Possiamo intervenire dalla definizione del concept alla supervisione della collezione, dalla ricerca grafica allo sviluppo dei volumi, dalla selezione dei materiali al dialogo con chi realizza il prodotto. Questo riduce la distanza tra idea e risultato. Le scelte vengono valutate non soltanto per il loro impatto creativo, ma per la capacità di arrivare integre alla scena e, quando previsto, al mercato.
La specializzazione nell’abbigliamento per artisti nasce quindi dall’unione di sensibilità e struttura. Serve intuizione per leggere una personalità; serve metodo per trasformarla in un progetto. Serve coraggio per proporre qualcosa di nuovo; serve esperienza per capire come realizzarlo. È precisamente in questo equilibrio che riconosciamo il valore del nostro lavoro.
Le immagini più forti della storia della musica non sono mai separate dagli abiti. Non perché la moda abbia sostituito il talento, ma perché ha saputo rendere visibile un’attitudine. Un taglio, un colore, una divisa reinventata o un dettaglio ripetuto possono diventare inseparabili da una voce e da un’epoca. Quando questo accade, l’abbigliamento supera la funzione e diventa memoria culturale.
È questa la prospettiva con cui affrontiamo ogni nuova collaborazione. Non cerchiamo soltanto la reazione immediata, il capo destinato a essere fotografato per un giorno. Cerchiamo segni capaci di sedimentare, di essere riconosciuti, reinterpretati e ricordati. Anche una scelta apparentemente semplice può diventare iconica quando è esatta, coerente e profondamente legata a chi la indossa.
L’esperienza Mescal con i Subsonica ha aperto per noi una direzione che oggi torna ad ampliarsi attraverso nuove collaborazioni con artisti e musicisti. È un’evoluzione naturale, costruita sulla convinzione che la moda possa offrire allo spettacolo molto più di un’immagine: può offrire una forma concreta all’identità, un ponte con il pubblico e un territorio nel quale continuare a sperimentare.

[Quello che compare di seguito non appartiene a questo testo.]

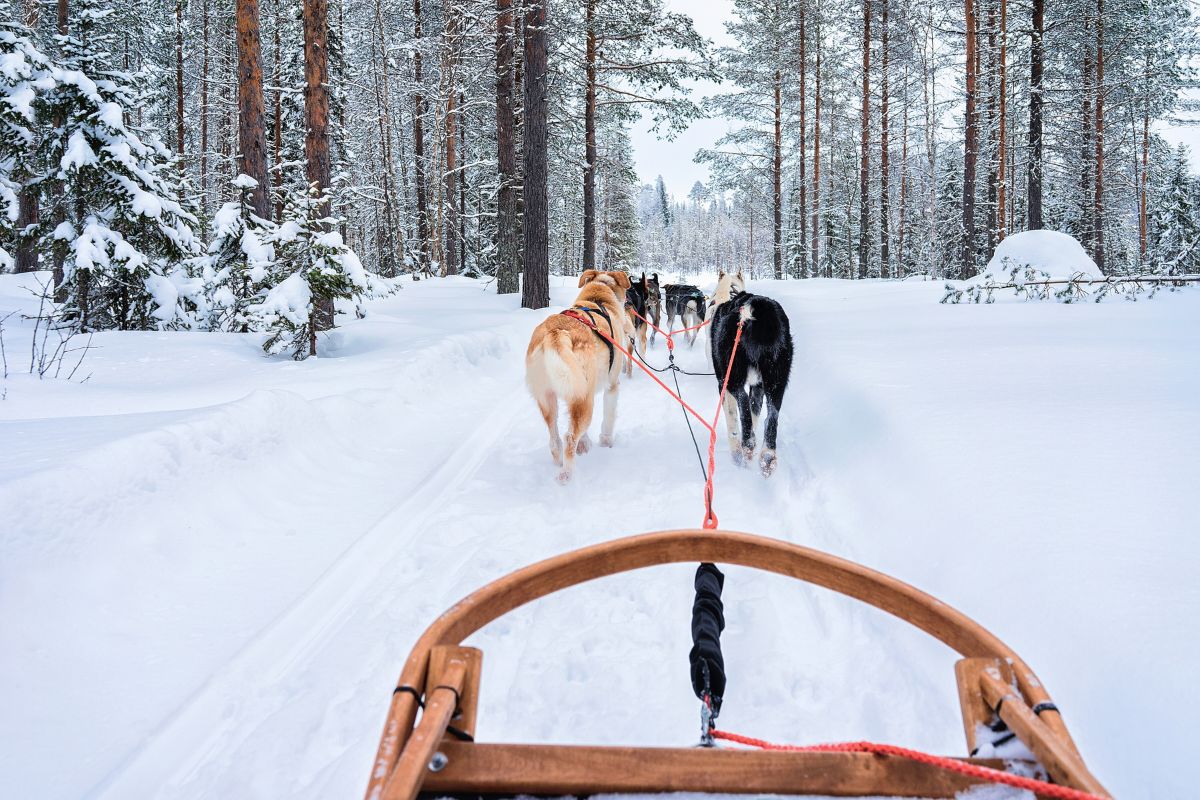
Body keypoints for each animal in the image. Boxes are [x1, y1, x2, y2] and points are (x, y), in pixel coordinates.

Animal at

Oggi Re AI si propone come uno studio specializzato nell’abbigliamento per artisti perché possiede il desiderio e gli strumenti per seguirne la complessità. Non rincorriamo la notorietà del nome: ci interessa la possibilità di costruire qualcosa che prima non esisteva. Ogni artista porta un mondo; il nostro lavoro consiste nel renderlo visibile senza ridurlo a una formula.
Vogliamo creare relazioni progettuali, non semplici forniture. Collaborazioni nelle quali il capo nasca dal confronto, attraversi la ricerca e arrivi sulla scena con una ragione precisa. Che si tratti di un unico look, di una capsule, di un tour o di una linea destinata al pubblico, il principio rimane lo stesso: l’abbigliamento deve parlare la lingua dell’artista e, nello stesso tempo, aggiungere una sfumatura che ancora non conosceva.
Perché vestire la musica significa ascoltarla due volte: la prima con le orecchie, la seconda con gli occhi. Significa riconoscere il ritmo di una silhouette, la pausa di uno spazio vuoto, l’accento di un dettaglio e la forza di un’immagine che sale sul palco insieme alla persona. È qui che Re AI sceglie di lavorare: nel punto in cui un abito smette di essere soltanto un abito e diventa parte della performance, dell’identità e della storia di un artista.